Re: [Bug] WARNING: ODEBUG bug in __mcheck_cpu_init_timer

From: Sam Sun
Date: Wed Mar 13 2024 - 12:32:44 EST


On Wed, Mar 13, 2024 at 10:52 PM Borislav Petkov <bp@xxxxxxxxx> wrote:
>
> On Mon, Mar 04, 2024 at 10:26:28PM +0800, Sam Sun wrote:
> > Dear developers and maintainers,
> >
> > We encountered a kernel warning with our modified Syzkaller. It is
> > tested on kernel 6.8.0-rc7. C repro and kernel config are attached to
> > this email. Bug report is listed below.
>
> See if that fixes it.
>
> Thx.

I applied this patch on the latest kernel mainline commit, and the C
repro could not trigger this bug.
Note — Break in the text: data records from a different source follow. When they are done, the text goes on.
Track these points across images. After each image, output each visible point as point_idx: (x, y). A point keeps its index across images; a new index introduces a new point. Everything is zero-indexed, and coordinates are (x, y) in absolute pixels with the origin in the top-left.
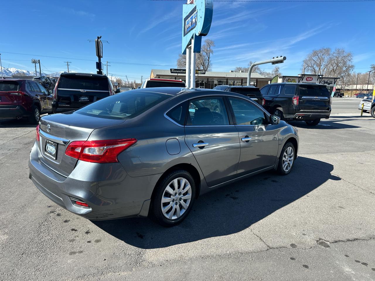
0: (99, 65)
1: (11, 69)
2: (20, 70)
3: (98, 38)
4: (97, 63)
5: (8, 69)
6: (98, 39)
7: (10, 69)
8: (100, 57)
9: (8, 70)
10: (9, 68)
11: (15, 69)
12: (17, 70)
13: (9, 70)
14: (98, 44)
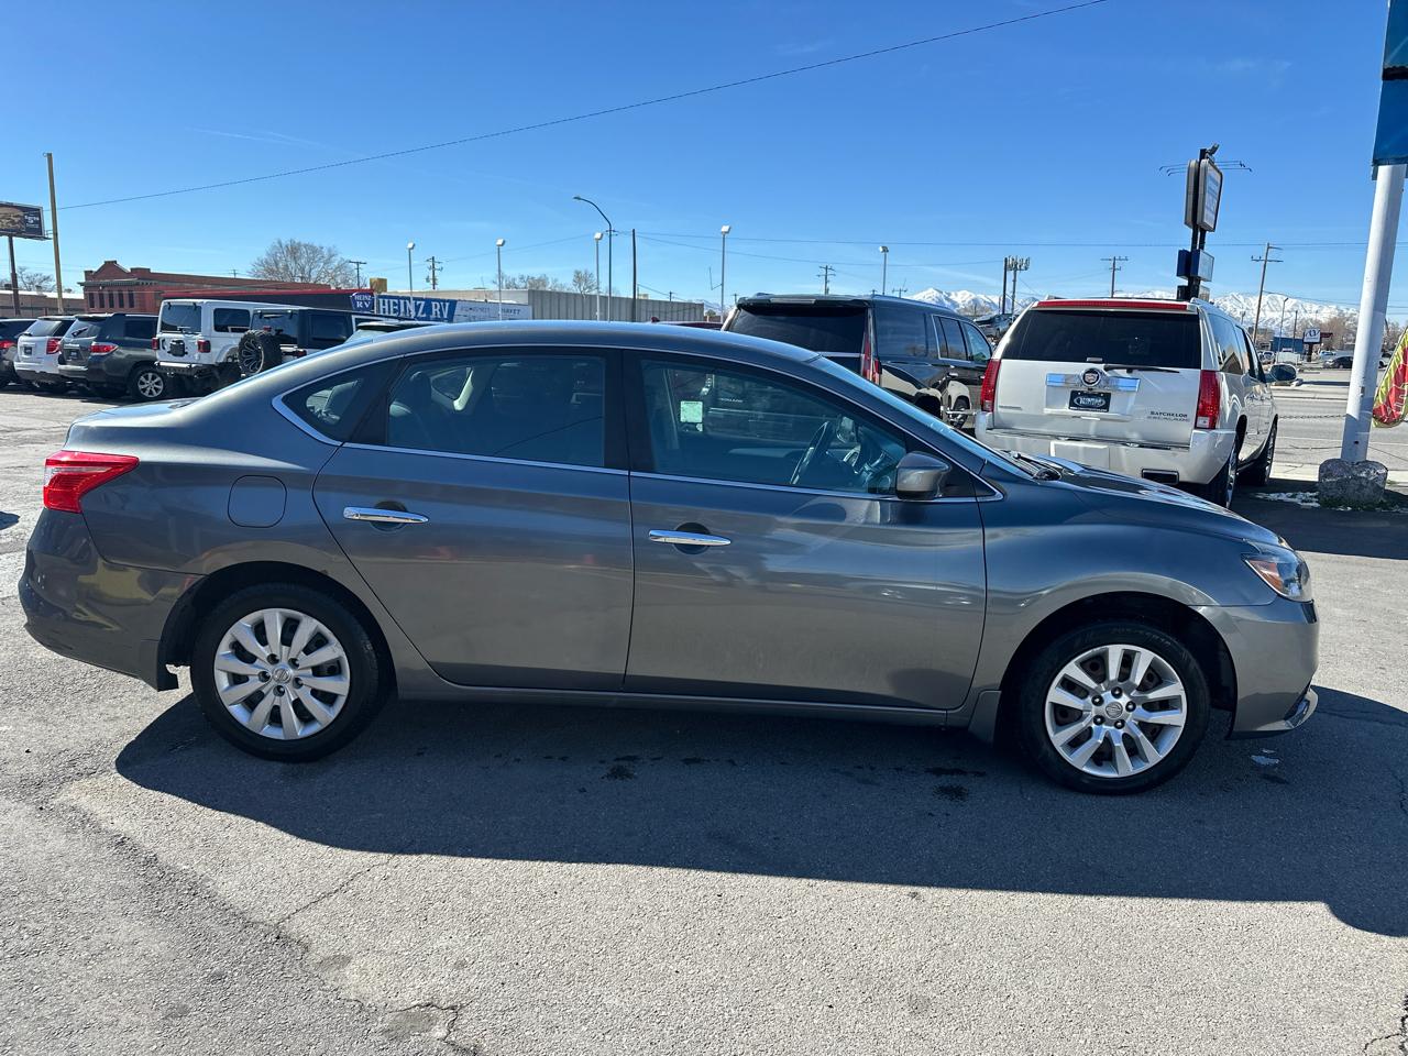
0: (1188, 264)
1: (960, 294)
2: (982, 296)
3: (1203, 154)
4: (1182, 254)
5: (949, 294)
6: (1202, 157)
7: (956, 295)
8: (1199, 230)
9: (947, 299)
10: (953, 293)
11: (968, 293)
12: (974, 296)
13: (952, 297)
14: (1196, 180)
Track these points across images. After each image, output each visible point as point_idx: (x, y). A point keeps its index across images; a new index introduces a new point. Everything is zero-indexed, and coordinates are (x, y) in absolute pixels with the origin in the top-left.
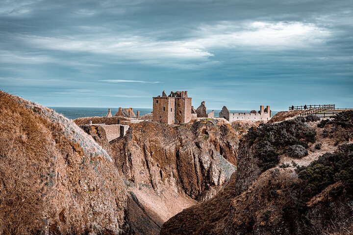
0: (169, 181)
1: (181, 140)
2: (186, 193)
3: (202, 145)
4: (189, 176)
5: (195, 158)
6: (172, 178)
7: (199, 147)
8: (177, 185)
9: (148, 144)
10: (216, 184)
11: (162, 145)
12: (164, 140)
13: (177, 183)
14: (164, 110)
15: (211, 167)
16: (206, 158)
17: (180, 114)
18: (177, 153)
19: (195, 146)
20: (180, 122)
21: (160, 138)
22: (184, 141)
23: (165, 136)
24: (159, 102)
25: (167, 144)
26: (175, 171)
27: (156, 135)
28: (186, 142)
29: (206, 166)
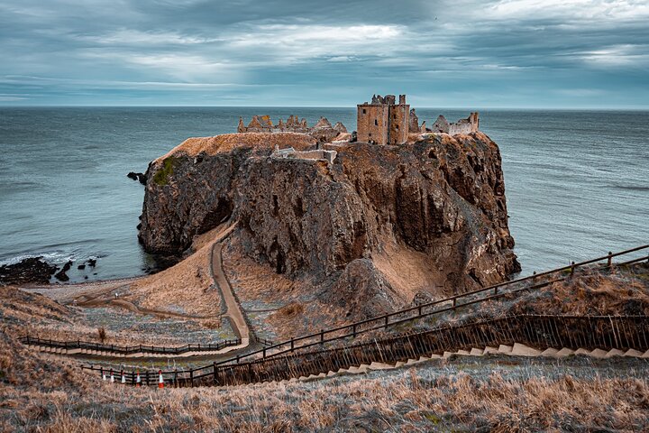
0: (385, 229)
1: (402, 169)
2: (407, 243)
3: (431, 175)
4: (413, 220)
5: (422, 194)
6: (388, 223)
7: (427, 178)
8: (395, 232)
9: (362, 178)
10: (452, 229)
11: (379, 178)
12: (381, 170)
13: (395, 230)
14: (376, 124)
15: (444, 206)
16: (437, 194)
17: (397, 130)
18: (397, 188)
19: (422, 177)
20: (396, 141)
21: (377, 168)
22: (406, 170)
23: (381, 163)
24: (368, 112)
25: (385, 176)
26: (393, 213)
27: (371, 163)
28: (410, 170)
29: (438, 205)
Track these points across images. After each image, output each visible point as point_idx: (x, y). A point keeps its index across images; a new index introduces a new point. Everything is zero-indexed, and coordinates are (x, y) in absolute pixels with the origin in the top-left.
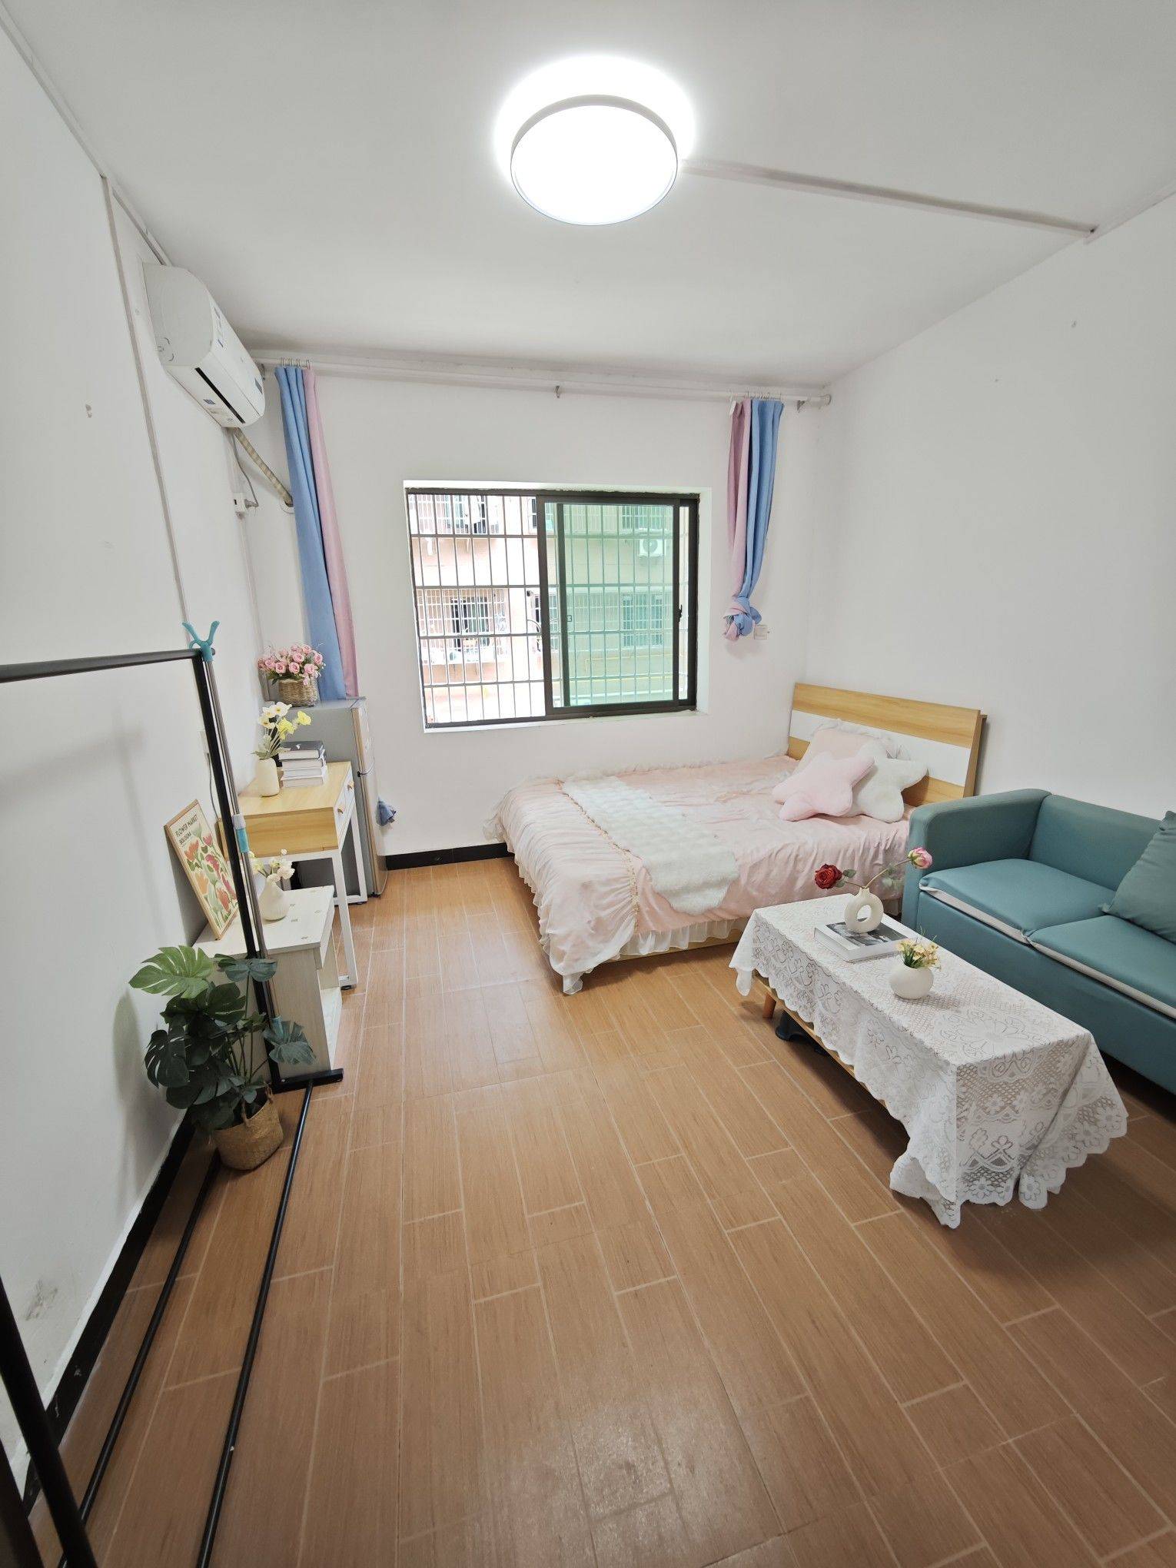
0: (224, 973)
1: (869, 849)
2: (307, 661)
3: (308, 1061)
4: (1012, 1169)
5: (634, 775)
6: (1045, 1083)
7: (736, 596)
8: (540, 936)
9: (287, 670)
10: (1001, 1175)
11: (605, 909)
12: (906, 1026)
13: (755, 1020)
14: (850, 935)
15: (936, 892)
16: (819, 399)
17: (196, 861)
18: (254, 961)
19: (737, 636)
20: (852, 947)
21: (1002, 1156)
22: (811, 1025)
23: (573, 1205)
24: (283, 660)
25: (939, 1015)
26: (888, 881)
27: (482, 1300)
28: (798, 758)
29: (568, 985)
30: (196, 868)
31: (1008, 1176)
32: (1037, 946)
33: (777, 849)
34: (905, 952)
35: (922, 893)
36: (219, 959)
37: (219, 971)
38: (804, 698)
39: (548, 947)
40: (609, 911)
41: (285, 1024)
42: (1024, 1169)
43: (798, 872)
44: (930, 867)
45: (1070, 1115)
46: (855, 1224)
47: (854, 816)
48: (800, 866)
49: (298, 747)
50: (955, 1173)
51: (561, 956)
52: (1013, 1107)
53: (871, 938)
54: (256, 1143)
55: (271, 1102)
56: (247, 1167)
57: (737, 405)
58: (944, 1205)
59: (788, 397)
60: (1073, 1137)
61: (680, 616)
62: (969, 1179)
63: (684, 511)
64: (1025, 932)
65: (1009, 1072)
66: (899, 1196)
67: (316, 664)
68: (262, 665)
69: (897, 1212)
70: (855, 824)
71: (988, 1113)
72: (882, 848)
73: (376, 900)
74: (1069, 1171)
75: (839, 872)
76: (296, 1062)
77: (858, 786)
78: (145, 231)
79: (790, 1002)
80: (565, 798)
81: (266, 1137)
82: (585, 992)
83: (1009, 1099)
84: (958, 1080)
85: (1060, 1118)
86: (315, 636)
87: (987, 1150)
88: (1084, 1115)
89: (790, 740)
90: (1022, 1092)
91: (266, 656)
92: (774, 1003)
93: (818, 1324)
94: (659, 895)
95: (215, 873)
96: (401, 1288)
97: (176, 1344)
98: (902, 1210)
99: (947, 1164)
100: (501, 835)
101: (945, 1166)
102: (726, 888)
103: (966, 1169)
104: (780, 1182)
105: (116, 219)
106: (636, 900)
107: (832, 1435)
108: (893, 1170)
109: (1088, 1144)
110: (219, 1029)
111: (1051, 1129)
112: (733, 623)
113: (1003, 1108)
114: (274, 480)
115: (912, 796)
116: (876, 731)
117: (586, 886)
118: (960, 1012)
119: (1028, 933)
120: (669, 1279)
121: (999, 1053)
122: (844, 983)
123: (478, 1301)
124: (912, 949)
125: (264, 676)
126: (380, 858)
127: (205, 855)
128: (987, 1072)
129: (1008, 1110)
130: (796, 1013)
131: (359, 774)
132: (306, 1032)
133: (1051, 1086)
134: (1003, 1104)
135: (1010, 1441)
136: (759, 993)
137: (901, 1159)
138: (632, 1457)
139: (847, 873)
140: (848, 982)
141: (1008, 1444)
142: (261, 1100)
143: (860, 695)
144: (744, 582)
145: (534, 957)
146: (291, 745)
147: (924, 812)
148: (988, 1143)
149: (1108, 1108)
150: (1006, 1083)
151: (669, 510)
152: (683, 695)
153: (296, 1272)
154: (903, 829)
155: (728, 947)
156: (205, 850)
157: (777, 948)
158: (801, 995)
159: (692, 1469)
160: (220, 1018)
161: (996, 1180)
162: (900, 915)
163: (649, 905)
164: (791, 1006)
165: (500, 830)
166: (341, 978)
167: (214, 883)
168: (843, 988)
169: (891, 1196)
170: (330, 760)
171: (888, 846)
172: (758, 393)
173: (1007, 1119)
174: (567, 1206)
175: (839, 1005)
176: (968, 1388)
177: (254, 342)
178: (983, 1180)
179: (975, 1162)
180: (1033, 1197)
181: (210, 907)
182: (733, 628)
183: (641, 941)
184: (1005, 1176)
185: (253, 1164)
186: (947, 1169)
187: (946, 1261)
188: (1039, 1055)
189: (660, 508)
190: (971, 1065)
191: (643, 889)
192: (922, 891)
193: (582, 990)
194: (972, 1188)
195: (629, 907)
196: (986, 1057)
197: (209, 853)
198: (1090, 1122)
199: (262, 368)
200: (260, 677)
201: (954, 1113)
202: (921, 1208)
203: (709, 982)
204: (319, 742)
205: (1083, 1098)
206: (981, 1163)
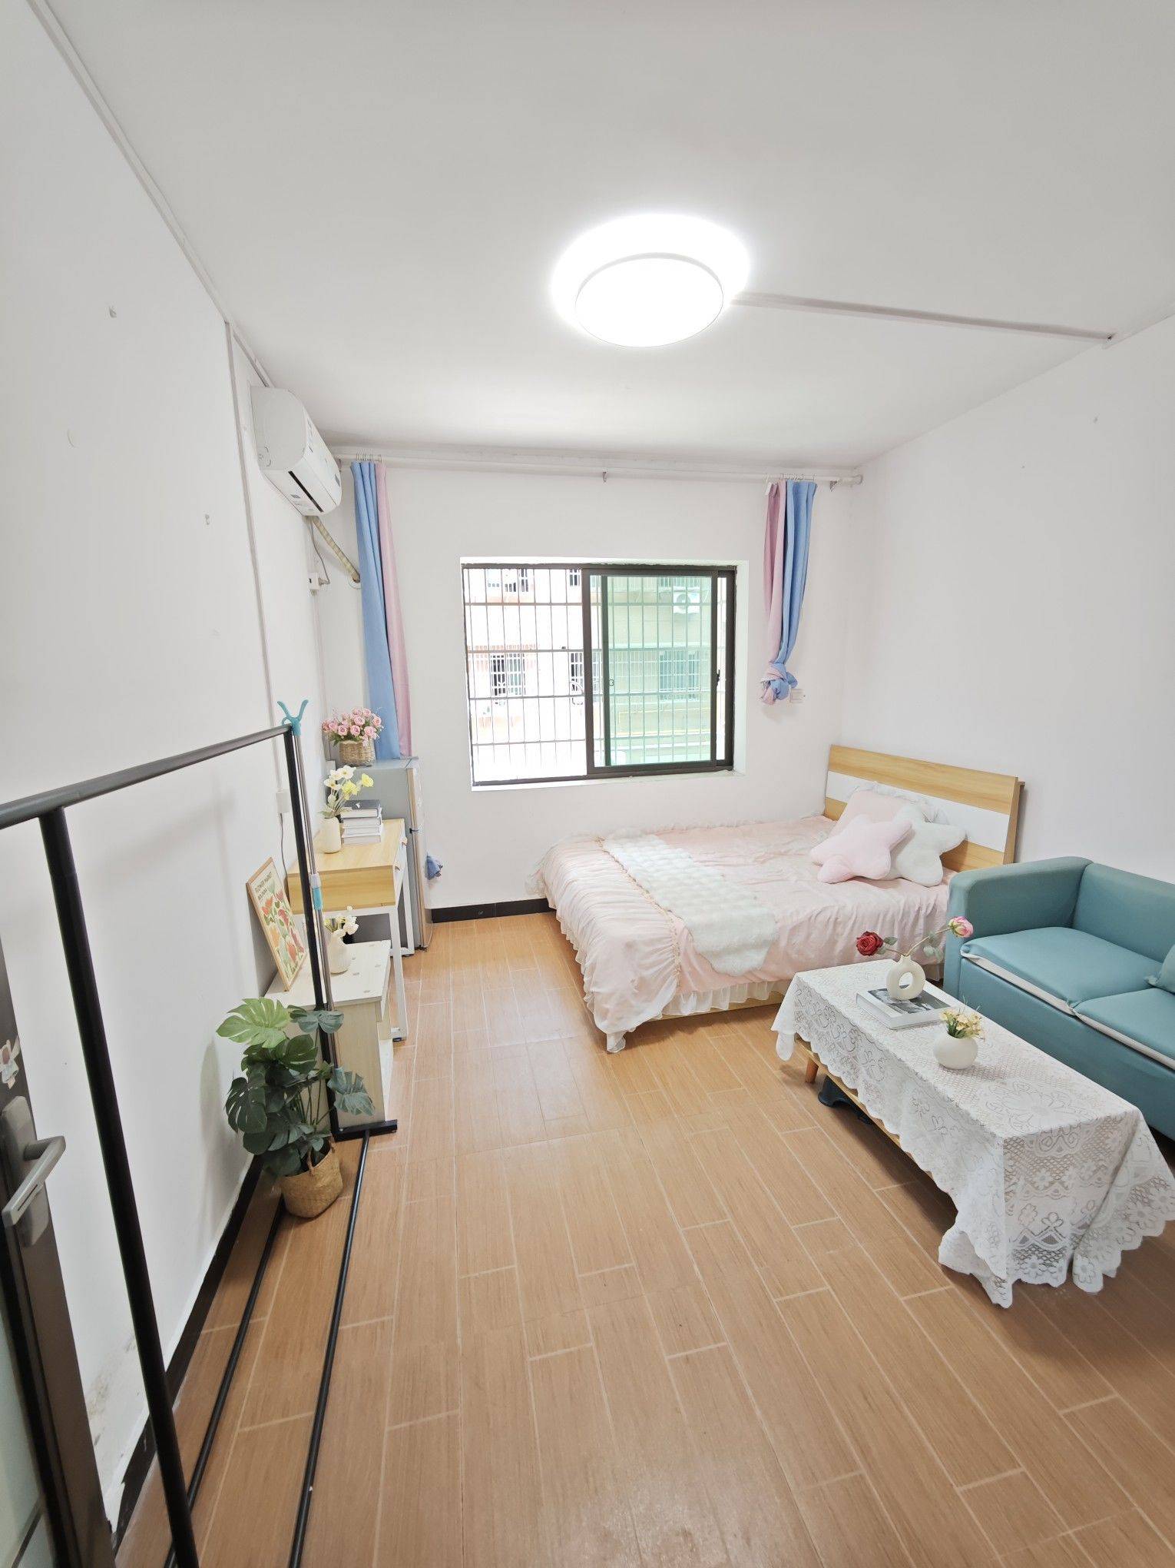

I think this bug is fixed by this
patch.

Best Regards,
Yue

>
> ---
> From: "Borislav Petkov (AMD)" <bp@xxxxxxxxx>
> Date: Wed, 13 Mar 2024 14:48:27 +0100
> Subject: [PATCH] x86/mce: Make sure to grab mce_sysfs_mutex in set_bank()
> MIME-Version: 1.0
> Content-Type: text/plain; charset=UTF-8
> Content-Transfer-Encoding: 8bit
>
> Modifying a MCA bank's MCA_CTL bits which control which error types to
> be reported is done over
>
> /sys/devices/system/machinecheck/
> ├── machinecheck0
> │ ├── bank0
> │ ├── bank1
> │ ├── bank10
> │ ├── bank11
> ...
>
> sysfs nodes by writing the new bit mask of events to enable.
>
> When the write is accepted, the kernel deletes all current timers and
> reinits all banks.
>
> Doing that in parallel can lead to initializing a timer which is already
> armed and in the timer wheel, i.e., in use already:
>
> ODEBUG: init active (active state 0) object: ffff888063a28000 object
> type: timer_list hint: mce_timer_fn+0x0/0x240 arch/x86/kernel/cpu/mce/core.c:2642
> WARNING: CPU: 0 PID: 8120 at lib/debugobjects.c:514
> debug_print_object+0x1a0/0x2a0 lib/debugobjects.c:514
>
> Fix that by grabbing the sysfs mutex as the rest of the MCA sysfs code
> does.
>
> Reported by: Yue Sun <samsun1006219@xxxxxxxxx>
> Reported by: xingwei lee <xrivendell7@xxxxxxxxx>
> Signed-off-by: Borislav Petkov (AMD) <bp@xxxxxxxxx>
> Cc: <stable@xxxxxxxxxx>
> Link: https://lore.kernel.org/r/CAEkJfYNiENwQY8yV1LYJ9LjJs%2Bx_-PqMv98gKig55=2vbzffRw@xxxxxxxxxxxxxx
> ---
> arch/x86/kernel/cpu/mce/core.c | 4 +++-
> 1 file changed, 3 insertions(+), 1 deletion(-)
>
> diff --git a/arch/x86/kernel/cpu/mce/core.c b/arch/x86/kernel/cpu/mce/core.c
> index b5cc557cfc37..84d41be6d06b 100644
> --- a/arch/x86/kernel/cpu/mce/core.c
> +++ b/arch/x86/kernel/cpu/mce/core.c
> @@ -2500,12 +2500,14 @@ static ssize_t set_bank(struct device *s, struct device_attribute *attr,
> return -EINVAL;
>
> b = &per_cpu(mce_banks_array, s->id)[bank];
> -
> if (!b->init)
> return -ENODEV;
>
> b->ctl = new;
> +
> + mutex_lock(&mce_sysfs_mutex);
> mce_restart();
> + mutex_unlock(&mce_sysfs_mutex);
>
> return size;
> }
> --
> 2.43.0
>
> --
> Regards/Gruss,
> Boris.
>
> https://people.kernel.org/tglx/notes-about-netiquette